Retype, word for word, every line from the one holding "Produkte unterstützen. Marken, die" through the one holding "Voir cette publication sur Instagram" in the entries below, both included, and only those lines.

-- -- --

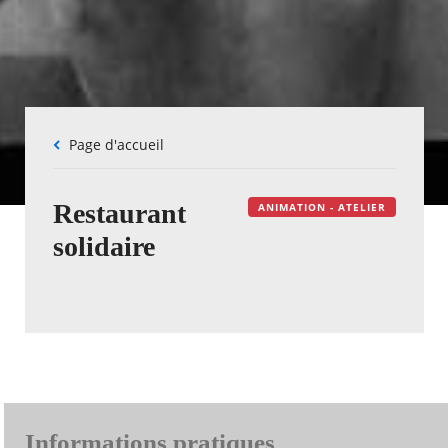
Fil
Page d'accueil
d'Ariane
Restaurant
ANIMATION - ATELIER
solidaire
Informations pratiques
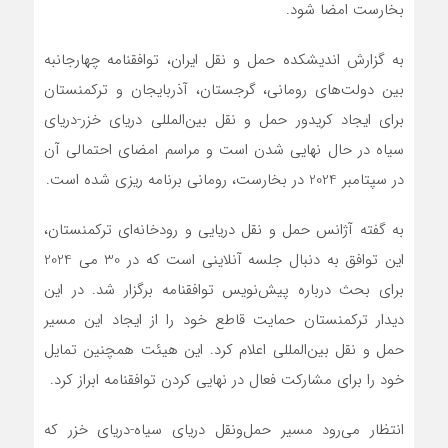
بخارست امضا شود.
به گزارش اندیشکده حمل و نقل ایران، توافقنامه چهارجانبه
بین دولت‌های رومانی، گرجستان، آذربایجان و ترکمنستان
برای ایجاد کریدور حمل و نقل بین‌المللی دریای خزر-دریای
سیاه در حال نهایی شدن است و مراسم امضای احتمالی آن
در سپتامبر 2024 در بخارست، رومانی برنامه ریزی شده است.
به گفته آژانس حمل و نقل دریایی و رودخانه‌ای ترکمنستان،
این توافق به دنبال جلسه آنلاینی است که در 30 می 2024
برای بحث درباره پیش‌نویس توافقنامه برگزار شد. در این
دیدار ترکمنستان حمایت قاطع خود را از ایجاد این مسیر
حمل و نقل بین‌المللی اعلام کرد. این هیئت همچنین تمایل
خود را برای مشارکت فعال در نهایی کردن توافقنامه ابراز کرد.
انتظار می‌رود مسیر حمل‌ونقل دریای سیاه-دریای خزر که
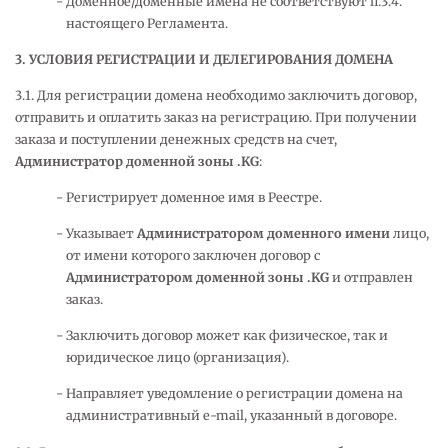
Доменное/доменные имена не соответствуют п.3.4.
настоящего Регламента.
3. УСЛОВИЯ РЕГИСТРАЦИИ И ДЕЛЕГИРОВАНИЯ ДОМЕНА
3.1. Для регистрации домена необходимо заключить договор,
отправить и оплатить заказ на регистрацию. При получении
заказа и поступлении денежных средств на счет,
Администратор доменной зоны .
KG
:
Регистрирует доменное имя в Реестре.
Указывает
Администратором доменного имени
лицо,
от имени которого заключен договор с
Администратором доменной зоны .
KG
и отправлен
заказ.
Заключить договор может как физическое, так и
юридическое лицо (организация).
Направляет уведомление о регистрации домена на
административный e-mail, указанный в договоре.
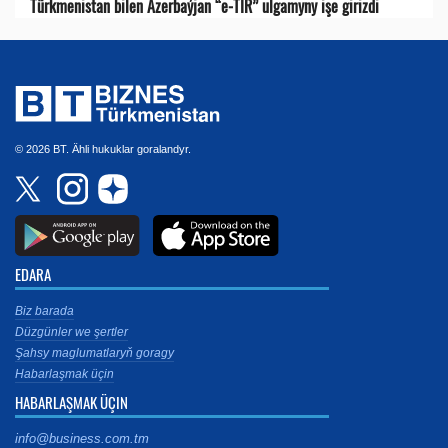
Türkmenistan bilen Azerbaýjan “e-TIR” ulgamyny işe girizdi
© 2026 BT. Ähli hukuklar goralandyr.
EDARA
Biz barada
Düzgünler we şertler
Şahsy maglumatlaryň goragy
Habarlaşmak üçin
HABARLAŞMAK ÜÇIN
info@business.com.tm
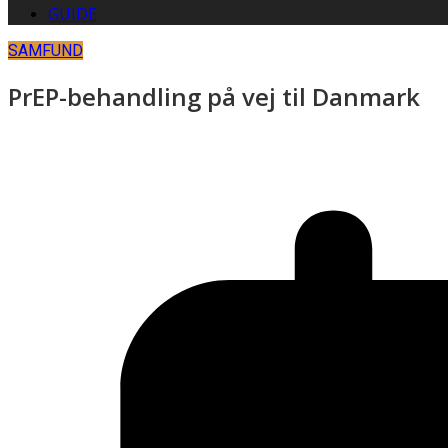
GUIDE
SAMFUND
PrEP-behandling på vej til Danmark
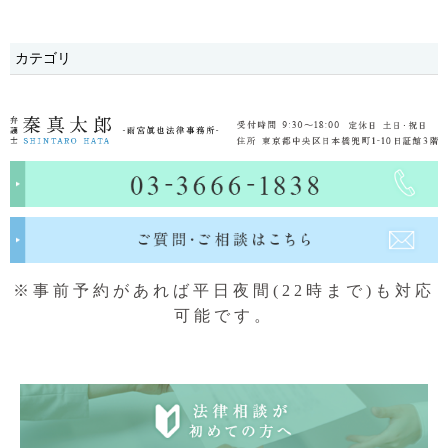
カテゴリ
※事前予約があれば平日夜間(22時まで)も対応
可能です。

-- -- --

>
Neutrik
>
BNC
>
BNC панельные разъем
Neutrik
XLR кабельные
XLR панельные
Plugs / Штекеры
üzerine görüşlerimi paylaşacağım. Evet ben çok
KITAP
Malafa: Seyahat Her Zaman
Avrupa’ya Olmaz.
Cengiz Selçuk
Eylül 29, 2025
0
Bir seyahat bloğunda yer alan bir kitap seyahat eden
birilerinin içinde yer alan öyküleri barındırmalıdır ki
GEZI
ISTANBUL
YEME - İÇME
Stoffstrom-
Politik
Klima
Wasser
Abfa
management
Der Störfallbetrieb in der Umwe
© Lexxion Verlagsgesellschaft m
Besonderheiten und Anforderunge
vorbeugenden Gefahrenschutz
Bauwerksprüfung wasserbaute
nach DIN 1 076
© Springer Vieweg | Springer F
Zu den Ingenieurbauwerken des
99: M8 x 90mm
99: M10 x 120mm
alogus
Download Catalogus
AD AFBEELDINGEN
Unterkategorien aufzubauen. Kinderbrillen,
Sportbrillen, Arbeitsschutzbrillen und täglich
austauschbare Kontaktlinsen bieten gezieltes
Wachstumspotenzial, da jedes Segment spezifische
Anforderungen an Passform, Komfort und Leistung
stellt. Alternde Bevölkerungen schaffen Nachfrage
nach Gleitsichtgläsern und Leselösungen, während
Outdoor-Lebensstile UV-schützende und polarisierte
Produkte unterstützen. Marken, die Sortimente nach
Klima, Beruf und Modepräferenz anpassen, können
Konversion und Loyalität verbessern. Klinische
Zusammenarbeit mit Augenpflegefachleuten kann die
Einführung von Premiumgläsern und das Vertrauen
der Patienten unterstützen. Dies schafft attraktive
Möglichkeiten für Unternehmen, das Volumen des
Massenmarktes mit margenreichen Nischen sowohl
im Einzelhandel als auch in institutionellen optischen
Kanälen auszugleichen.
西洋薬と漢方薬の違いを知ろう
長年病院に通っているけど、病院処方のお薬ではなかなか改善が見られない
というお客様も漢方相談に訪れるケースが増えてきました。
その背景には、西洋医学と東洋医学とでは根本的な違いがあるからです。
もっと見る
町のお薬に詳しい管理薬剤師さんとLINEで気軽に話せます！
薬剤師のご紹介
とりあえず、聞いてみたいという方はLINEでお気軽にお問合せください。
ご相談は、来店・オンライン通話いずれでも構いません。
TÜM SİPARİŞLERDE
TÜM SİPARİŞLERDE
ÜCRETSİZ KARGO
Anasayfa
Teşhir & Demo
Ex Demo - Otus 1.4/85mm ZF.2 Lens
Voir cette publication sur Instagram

-- -- --

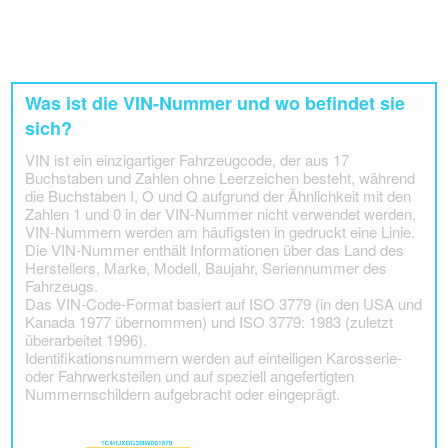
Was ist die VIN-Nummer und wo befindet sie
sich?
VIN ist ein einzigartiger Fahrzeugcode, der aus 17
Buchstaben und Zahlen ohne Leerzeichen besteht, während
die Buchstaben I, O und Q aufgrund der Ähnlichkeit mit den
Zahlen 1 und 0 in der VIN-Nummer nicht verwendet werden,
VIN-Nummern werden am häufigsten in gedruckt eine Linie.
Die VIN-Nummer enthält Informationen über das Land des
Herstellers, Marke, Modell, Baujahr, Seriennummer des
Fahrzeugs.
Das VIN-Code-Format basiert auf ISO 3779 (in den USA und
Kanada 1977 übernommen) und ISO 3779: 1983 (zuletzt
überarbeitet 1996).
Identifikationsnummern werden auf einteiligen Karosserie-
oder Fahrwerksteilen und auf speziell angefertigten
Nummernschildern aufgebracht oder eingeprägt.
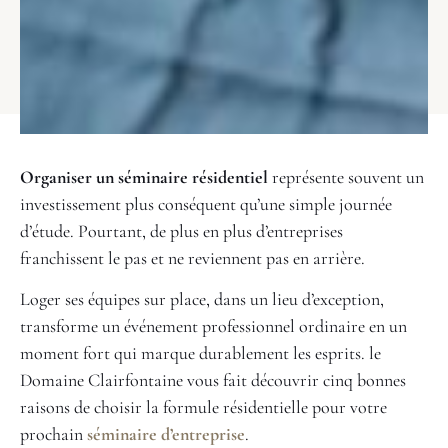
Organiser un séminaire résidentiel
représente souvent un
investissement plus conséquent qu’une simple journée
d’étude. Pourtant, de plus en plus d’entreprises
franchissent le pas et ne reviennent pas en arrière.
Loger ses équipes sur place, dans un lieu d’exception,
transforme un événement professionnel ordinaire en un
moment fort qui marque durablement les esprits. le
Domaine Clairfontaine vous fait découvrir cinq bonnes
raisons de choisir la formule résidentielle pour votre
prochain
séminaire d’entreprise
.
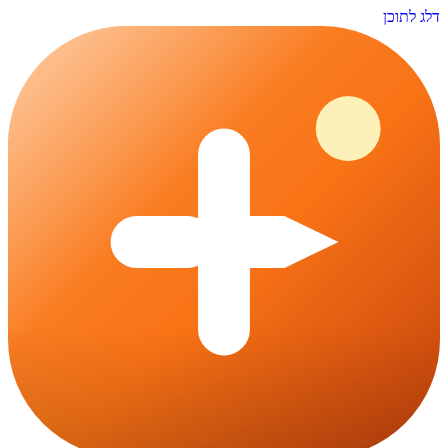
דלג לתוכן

-- -- --

* Written answer *
Produkte unterstützen. Marken, die Sortimente nach
Klima, Beruf und Modepräferenz anpassen, können
Konversion und Loyalität verbessern. Klinische
Zusammenarbeit mit Augenpflegefachleuten kann die
Einführung von Premiumgläsern und das Vertrauen
der Patienten unterstützen. Dies schafft attraktive
Möglichkeiten für Unternehmen, das Volumen des
Massenmarktes mit margenreichen Nischen sowohl
im Einzelhandel als auch in institutionellen optischen
Kanälen auszugleichen.
西洋薬と漢方薬の違いを知ろう
長年病院に通っているけど、病院処方のお薬ではなかなか改善が見られない
というお客様も漢方相談に訪れるケースが増えてきました。
その背景には、西洋医学と東洋医学とでは根本的な違いがあるからです。
もっと見る
町のお薬に詳しい管理薬剤師さんとLINEで気軽に話せます！
薬剤師のご紹介
とりあえず、聞いてみたいという方はLINEでお気軽にお問合せください。
ご相談は、来店・オンライン通話いずれでも構いません。
TÜM SİPARİŞLERDE
TÜM SİPARİŞLERDE
ÜCRETSİZ KARGO
Anasayfa
Teşhir & Demo
Ex Demo - Otus 1.4/85mm ZF.2 Lens
Voir cette publication sur Instagram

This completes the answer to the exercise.